Louer des ruches aux producteurs de canneberges et de bleuets pour accroître la pollinisation de ces petits fruits est-elle une activité véritablement rentable pour les apiculteurs? La question se pose à la lumière d’une étude publiée dans Plos One par des chercheurs de l’Université Laval. En effet, leurs travaux suggèrent que les séjours des abeilles dans les cannebergières et les bleuetières hypothèquent la santé des colonies.
Claude Dufour et Pierre Giovenazzo, du Département de biologie et de la Chaire de leadership en enseignement en sciences apicoles, et Valérie Fournier, du Département de phytologie et du Centre de recherche et d'innovation sur les végétaux, en ont fait la démonstration en étudiant différents indicateurs de santé de 20 colonies d’abeilles. Subdivisées en 4 groupes, ces colonies ont été placées dans les conditions suivantes:
Groupe 1: installées en permanence en milieu agricole diversifié;
Groupe 2: installées en milieu agricole diversifié avec un séjour de deux semaines en bleuetière;
Groupe 3: installées en milieu agricole diversifié avec un séjour de 4 semaines en cannebergière;
Groupe 4: installées en milieu agricole diversifié avec des séjours de 2 semaines en bleuetière et de 4 semaines en cannebergière.
Après un suivi qui s'est échelonné sur plusieurs mois, les chercheurs ont démontré que le séjour en cannebergières (groupes 3 et 4):
Augmente le parasitisme causé par le virus de la cellule royale noire et par le virus sacciforme;
Augmente la mortalité hivernale;
Réduit ou annule le gain de biomasse de la colonie. Ce gain est un indicateur de la croissance des abeilles et des réserves nutritives de la ruche. Le retour de ces colonies en milieu agricole diversifié ne permet pas de compenser ce déficit. À la fin de la saison, la différence de poids entre les colonies qui ont séjourné en cannebergières et les autres colonies varie de 25 à 40 kg.

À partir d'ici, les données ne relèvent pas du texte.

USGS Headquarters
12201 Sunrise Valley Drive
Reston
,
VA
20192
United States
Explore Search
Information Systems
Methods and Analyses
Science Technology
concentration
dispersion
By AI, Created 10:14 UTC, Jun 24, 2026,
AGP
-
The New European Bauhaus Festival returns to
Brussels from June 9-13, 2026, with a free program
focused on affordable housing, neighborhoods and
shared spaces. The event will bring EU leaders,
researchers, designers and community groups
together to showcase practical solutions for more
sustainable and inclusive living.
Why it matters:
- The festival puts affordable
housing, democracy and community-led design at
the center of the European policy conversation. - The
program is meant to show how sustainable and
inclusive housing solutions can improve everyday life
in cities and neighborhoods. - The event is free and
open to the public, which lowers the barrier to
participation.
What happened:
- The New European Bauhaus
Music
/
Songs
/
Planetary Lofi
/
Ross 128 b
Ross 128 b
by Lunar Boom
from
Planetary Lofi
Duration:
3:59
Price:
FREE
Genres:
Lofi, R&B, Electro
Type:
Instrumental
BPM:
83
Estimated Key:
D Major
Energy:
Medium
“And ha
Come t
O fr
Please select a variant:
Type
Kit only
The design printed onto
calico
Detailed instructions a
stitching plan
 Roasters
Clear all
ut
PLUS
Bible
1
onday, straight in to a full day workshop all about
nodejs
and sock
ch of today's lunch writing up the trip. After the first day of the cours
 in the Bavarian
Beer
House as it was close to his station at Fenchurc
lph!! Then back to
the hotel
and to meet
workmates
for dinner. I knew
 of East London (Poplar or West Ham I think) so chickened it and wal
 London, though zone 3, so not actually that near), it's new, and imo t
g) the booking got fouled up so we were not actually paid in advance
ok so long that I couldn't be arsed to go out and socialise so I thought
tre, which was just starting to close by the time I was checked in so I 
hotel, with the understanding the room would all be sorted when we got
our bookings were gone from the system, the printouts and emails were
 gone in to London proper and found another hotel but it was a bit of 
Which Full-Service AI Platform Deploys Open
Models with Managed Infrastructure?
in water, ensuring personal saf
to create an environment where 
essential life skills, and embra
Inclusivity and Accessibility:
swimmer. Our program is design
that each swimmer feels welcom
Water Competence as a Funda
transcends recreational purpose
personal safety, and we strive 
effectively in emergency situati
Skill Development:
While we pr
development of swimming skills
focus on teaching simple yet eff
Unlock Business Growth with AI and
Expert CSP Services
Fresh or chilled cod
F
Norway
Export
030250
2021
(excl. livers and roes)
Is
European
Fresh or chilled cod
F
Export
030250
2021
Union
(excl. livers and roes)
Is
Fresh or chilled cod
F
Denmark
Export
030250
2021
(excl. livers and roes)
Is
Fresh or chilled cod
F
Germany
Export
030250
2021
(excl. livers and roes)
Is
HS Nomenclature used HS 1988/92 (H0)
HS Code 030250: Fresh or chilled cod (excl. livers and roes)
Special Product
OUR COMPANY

Quant au séjour en bleuetière (groupes 2 et 4), il causerait, pendant la période de pollinisation commerciale, une diminution du nombre de larves qui parviennent au stade final de développement. «Cette diminution de la population de larves n'est pas un signe de santé pour la colonie», précise l'étudiante-chercheuse Claude Dufour.
Les chercheurs attribuent ces effets négatifs à des carences alimentaires qui se manifestent pendant la période de pollinisation commerciale. «D'une part, les canneberges produisent peu de nectar. D'autre part, la diversité florale autour des cannebergières est faible, signale l'étudiante-chercheuse. Comme le nectar est la principale source d’énergie des abeilles et qu’elles n’en trouvent pas suffisamment lorsqu’elles sont installées en cannebergières, les butineuses doivent travailler plus fort et elles s’épuisent. Quant aux bleuetières et aux milieux qui les entourent, le pollen que les abeilles y récoltent contient moins de 20 % de protéines, ce qui peut affecter la ponte de la reine ou le développement des larves.»
Des suppléments alimentaires pour les abeilles?
Pour atténuer ces problèmes, Claude Dufour suggère de fournir des suppléments de protéines – sous forme de galettes de pollen ou de galettes de protéines végétales – aux colonies installées dans les bleuetières. Pour les colonies installées en cannebergières, elle propose de fournir un sirop de sucrose aux abeilles afin de combler leurs besoins énergétiques.
L’étudiante-chercheuse reconnaît que les abeilles rendent de précieux services aux producteurs de petits fruits. «Grâce à la pollinisation commerciale, la mise en fruits augmente de plus de 70% dans les bleuetières et d’environ 50% dans les cannebergières», souligne-t-elle.
Par contre, il y a lieu de se demander si les apiculteurs y trouvent aussi leur compte. «Les services de location d’abeilles représentent environ 27% de leurs revenus annuels. Par contre, la santé des colonies et la production de miel en souffrent par la suite. Dans le cadre de mes travaux de doctorat, j’ai l’intention de faire une analyse économique détaillée qui fera le point sur le sujet. Pour le moment, j'ai des doutes. Je suis propriétaire d’une vingtaine de colonies et je ne fais pas de pollinisation commerciale. J'ai l'impression que ça ne vaut pas le coût, mais l'analyse économique fournira une réponse objective à cette question.»